Le roman de Roth est devenu le prototype d’un style du roman juif mais qui reprend toute une tradition romanesque plus large : l’histoire d’un homme simple et de sa famille et qui va se sentir accablé par les épreuves jusqu’à ce que fidélité à Dieu soit mise à l’épreuve. Cette version reprise et «modernisée » du « livre de Job » se passe en deux temps. D’abord dans la Russie tsariste au début du XXème siècle. Roth fait plonger dans la communauté juive d’une petite ville où elle côtoie paysans et soldats. La communauté est soudée autour du rituel, de la récitation des prières, de la préparation des grandes fêtes au sein de la nature russe.
Mais la seconde partie du livre se déroule à New York après le départ d’une partie de la famille là où, à son arrivée, elle voit la statue de la liberté. Pour autant, la vie et l’intégration de ces juifs déracinés dans le nouveau monde n’ont rien d’une sinécure. Dans cette partie, le livre rappelle L’Amérique de Kafka et annonce les dictions de Singer (c’est d’ailleurs le nom du héros du livre) et éros de l’ autre » Roth : Philip.
La prose de Joseph Roth reste néanmoins très spécifique. Elle possède quelque chose de lancinant que l’auteur définit comme « mélodique ». S’y retrouve le côté récitatif des psaumes et des récits bibliques psalmodiés pendant lors des fêtes juives. De l’ensemble — et à l’inverse de chez Kafka et Philip Roth — se dégage un charme empreint de nostalgie et souvent de détresse et de tristesse.
Le charme du livre tient néanmoins et tout autant à son avancée dramatique. Le héros (Mendel) jouxte parfois la folie et semble sur le point de tout brûler avant que le roman se termine en un apaisement.
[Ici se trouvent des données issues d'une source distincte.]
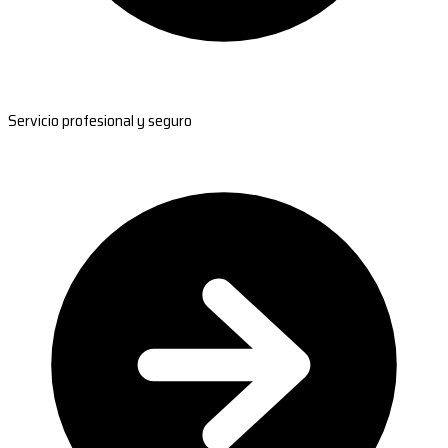
Servicio profesional y seguro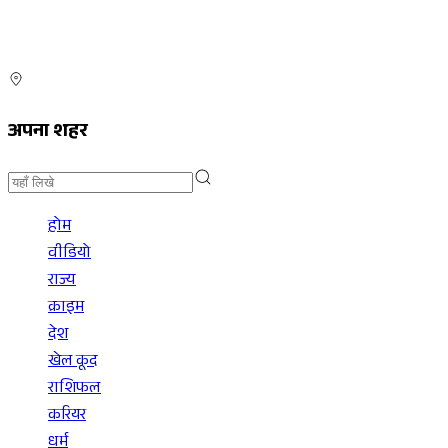
अपना शहर
होम
वीडियो
राज्य
क्राइम
देश
खेल कूद
राशिफल
करियर
धर्म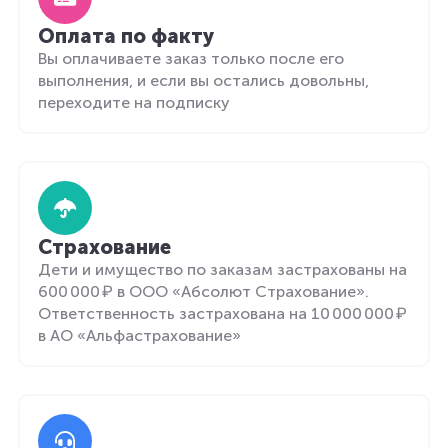
Оплата по факту
Вы оплачиваете заказ только после его
выполнения, и если вы остались довольны,
переходите на подписку
Страхование
Дети и имущество по заказам застрахованы на
600 000 ₽ в ООО «Абсолют Страхование».
Ответственность застрахована на 10 000 000 ₽
в АО «Альфастрахование»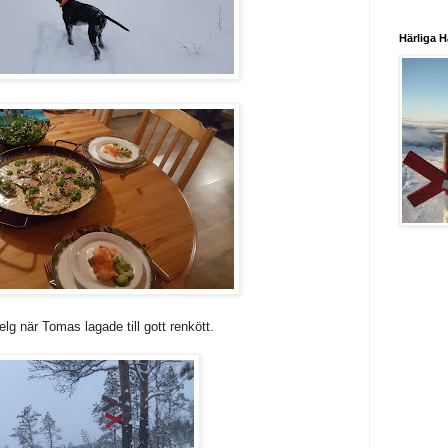
Härliga H
g när Tomas lagade till gott renkött.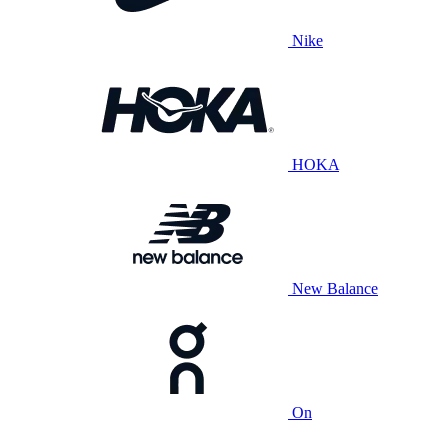
Nike
HOKA
New Balance
On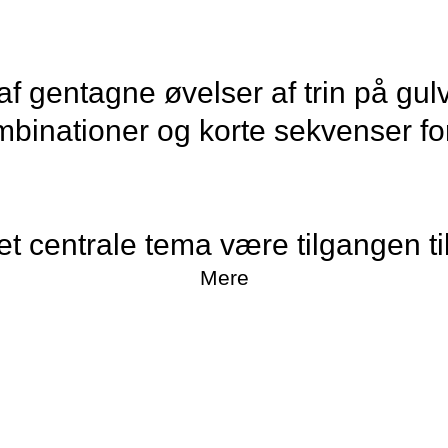
 af gentagne øvelser af trin på gul
mbinationer og korte sekvenser fo
t centrale tema være tilgangen til
r.
Mere
ernes fokus være en balanceakt me
mtidig muligheden for at udtrykke s
ation).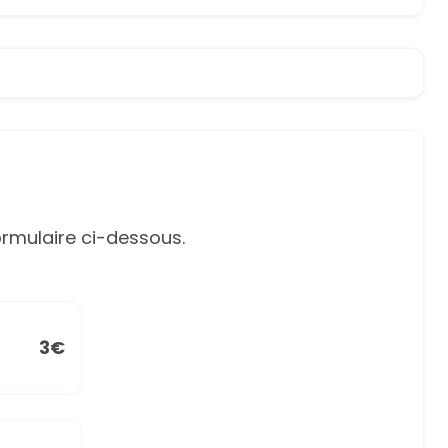
rmulaire ci-dessous.
3€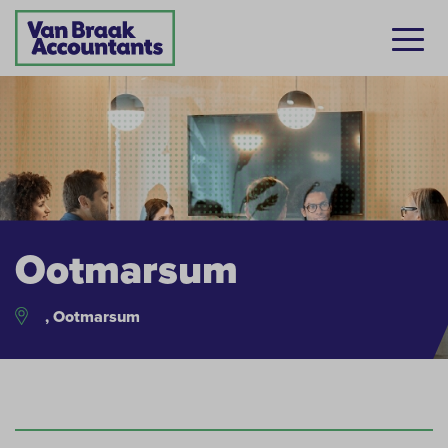
Ootmarsum
, Ootmarsum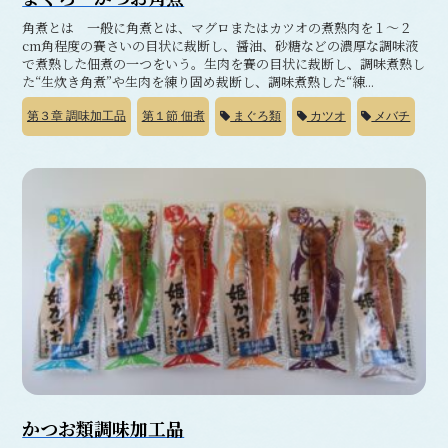
角煮とは 一般に角煮とは、マグロまたはカツオの煮熟肉を１～２
cm角程度の賽さいの目状に裁断し、醤油、砂糖などの濃厚な調味液
で煮熟した佃煮の一つをいう。生肉を賽の目状に裁断し、調味煮熟し
た“生炊き角煮”や生肉を練り固め裁断し、調味煮熟した“練...
第３章
調味加工品
第１節
佃煮
まぐろ類
カツオ
メバチ
かつお類調味加工品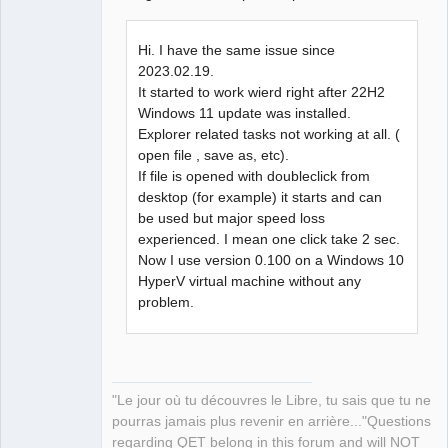
Hi. I have the same issue since
2023.02.19.
It started to work wierd right after 22H2
Windows 11 update was installed.
Explorer related tasks not working at all. (
open file , save as, etc).
If file is opened with doubleclick from
desktop (for example) it starts and can
be used but major speed loss
experienced. I mean one click take 2 sec.
Now I use version 0.100 on a Windows 10
HyperV virtual machine without any
problem.
"Le jour où tu découvres le Libre, tu sais que tu ne
pourras jamais plus revenir en arrière..."Questions
regarding QET belong in this forum and will NOT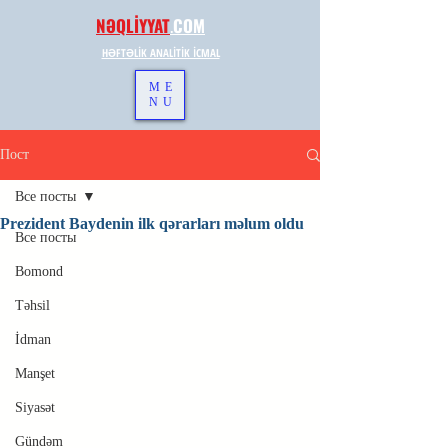
NƏQLİYYAT
.
COM
HƏFTƏLİK ANALİTİK İCMAL
ME
NU
Пост
Все посты
Prezident Baydenin ilk qərarları məlum oldu
Все посты
Bomond
Təhsil
İdman
Manşet
Siyasət
Gündəm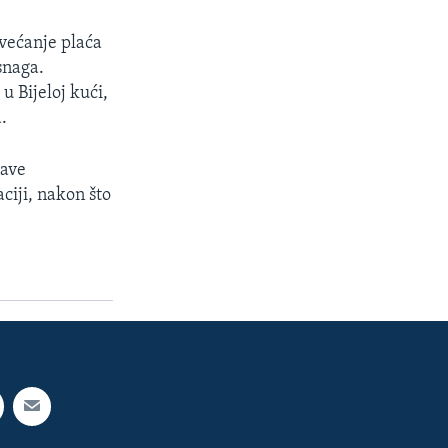
ovećanje plaća
snaga.
 Bijeloj kući,
.
jave
ciji, nakon što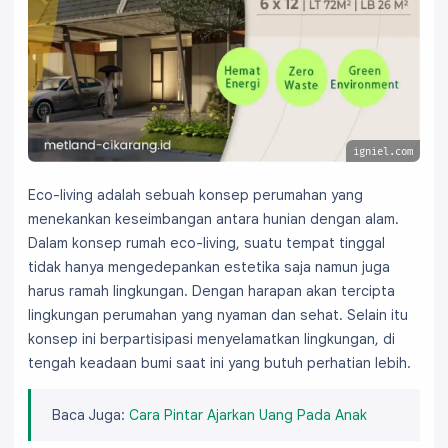
igniel.com
Eco-living adalah sebuah konsep perumahan yang
menekankan keseimbangan antara hunian dengan alam.
Dalam konsep rumah eco-living, suatu tempat tinggal
tidak hanya mengedepankan estetika saja namun juga
harus ramah lingkungan. Dengan harapan akan tercipta
lingkungan perumahan yang nyaman dan sehat. Selain itu
konsep ini berpartisipasi menyelamatkan lingkungan, di
tengah keadaan bumi saat ini yang butuh perhatian lebih.
Baca Juga:
Cara Pintar Ajarkan Uang Pada Anak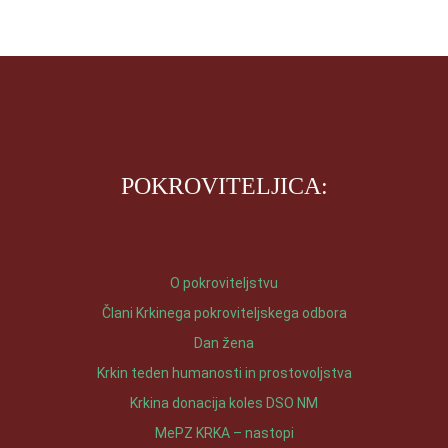
POKROVITELJICA:
O pokroviteljstvu
Člani Krkinega pokroviteljskega odbora
Dan žena
Krkin teden humanosti in prostovoljstva
Krkina donacija koles DSO NM
MePZ KRKA – nastopi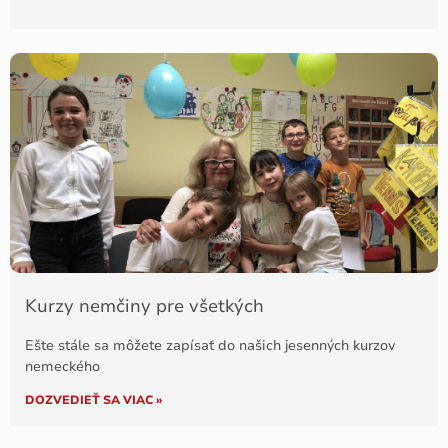
Kurzy nemčiny pre všetkých
Ešte stále sa môžete zapísať do našich jesenných kurzov
nemeckého
DOZVEDIEŤ SA VIAC »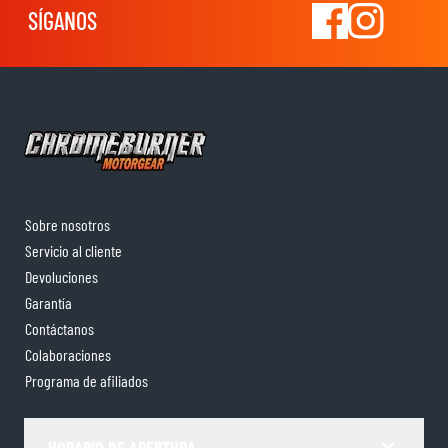
SÍGANOS
Sobre nosotros
Servicio al cliente
Devoluciones
Garantía
Contáctanos
Colaboraciones
Programa de afiliados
Auparavant, le héros aura porté la culpabilité de l’abandon du plus jeune fils épileptique dont viendra néanmoins le salut.
Cette nouvelle traduction rend au texte toute sa force de sobriété et son rythme le plus proche possible de la version originale allemande. Une telle fiction place l’auteur parmi les plus importants romanciers du XXème siècle.
A le lire ou relire, il ne cesse d’étonner par sa force narrative et ses traversées.
jean-paul gavard-perret
Joseph Roth, Job, roman d’un homme simple, traduction de Jean-Pierre Boyer & Silke Hass, Editions Héros-Limite, coll. Feuilles d’herbe, Genève, 2018, 224 p. — 13,00 €.